I suoi sogni stessi sono intessuti di classicità. Il racconto  Prato Verde (1918-1919) è imperniato su uno strano taccuino di 30 fogli rinvenuto all’interno di un meteorite caduto in mare vicino alla costa del Maine; la scrittura è greco corsivo del II secolo a.C., «della più pura qualità classica. Il testo, privo di conclusione perché le pagine erano scolorite prima di essere lette da uno studioso, «parla di un uomo orrendamente solo, circondato da mare, cielo, bosco e un Prato Verde. In mente ha le febbricitanti ricerche raccontate negli scritti di Democrito». L’idea – lo spiegherà lo stesso HPL in una lettera –«è che si tratti della narrazione di un antico filosofo greco fuggito dalla Terra e atterrato su un altro pianeta”. Addirittura.

Quando HPL scrive L’orrore soprannaturale nella letteratura, il suo saggio più famoso del 1927, si scopre prendere ovviamente le mosse dal racconto dell’orrore in Petronio (l’episodio del lupo mannaro), in Apuleio, nella lettera di Plinio il Giovane al console Licinio Sura e nell’opera Il libro delle meraviglie di Flegonte di Tralles, «dove si trova il racconto della sposacadavere più tardi riportato anche dal filosofo neoplatonico Proclo nel suo commento alla Repubblica di Platone». 

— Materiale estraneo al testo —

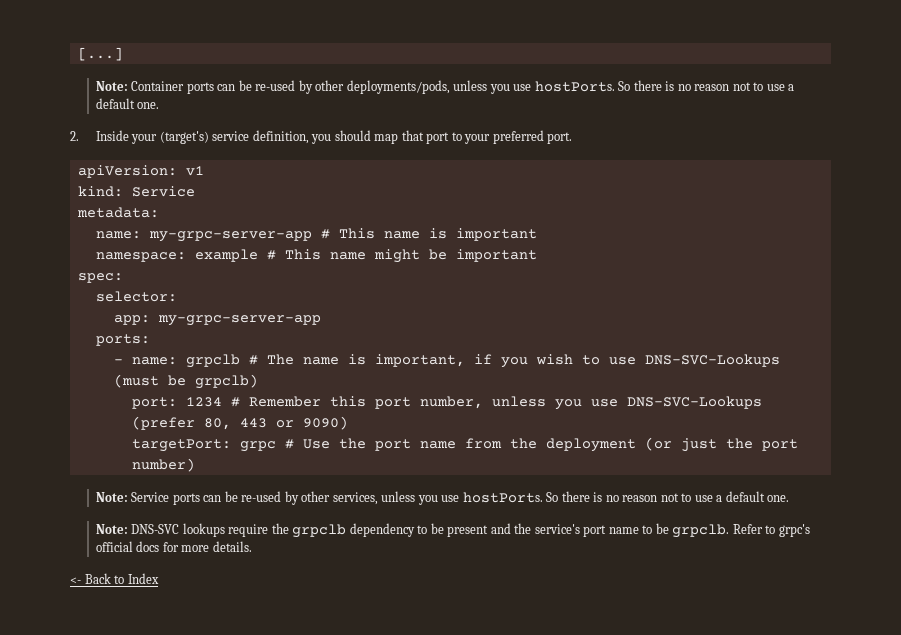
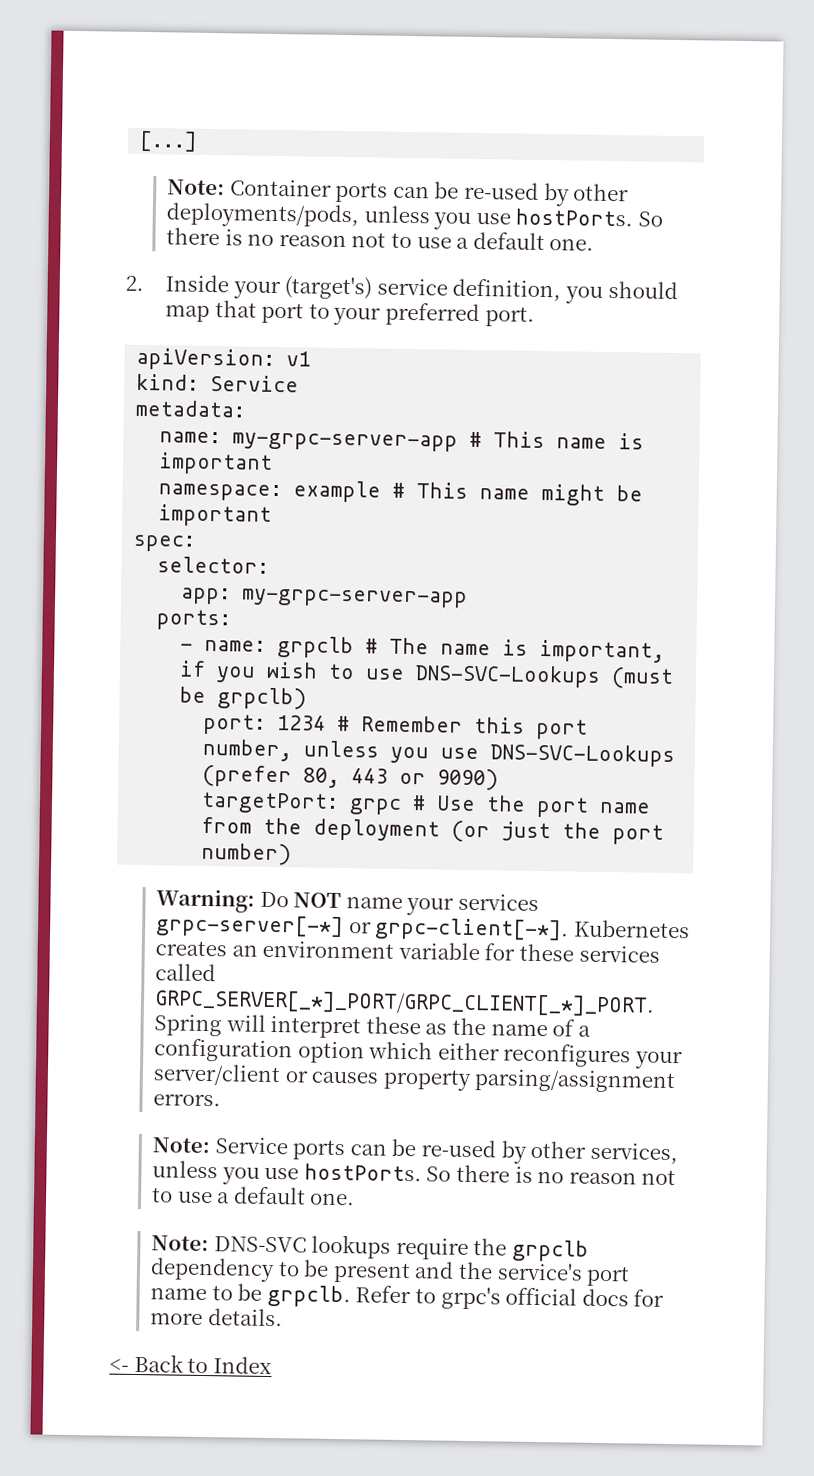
(195, 465) none -> [156,889,540,916] [156,914,690,942] [155,940,660,963] [155,963,217,982] [154,989,656,1017] [154,1014,591,1039] [154,1038,684,1070] [153,1063,677,1094] [153,1093,222,1107] // Warning: Do NOT name your services grpc-server[-*] or grpc-client[-*]. Kubernetes creates an environment variable for these services called GRPC_SERVER[_*]_PORT/GRPC_CLIENT[_*]_PORT. Spring will interpret these as the name of a configuration option which either reconfigures your server/client or causes property parsing/assignment errors.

Altri richiami classici si riscontrano nell’epistolario accorato tra lo stesso Howard Lovecraft e Robert Howard, giovane collega texano autore di Conan il Barbaro (la cui storia è stata recentemente romanzata nella serie a fumetti Dampyr di Sergio Bonelli editore), e qui il loro accenno rivela elementi di una cosmogonia comune. Un’opera esegetica ma col sapore del racconto.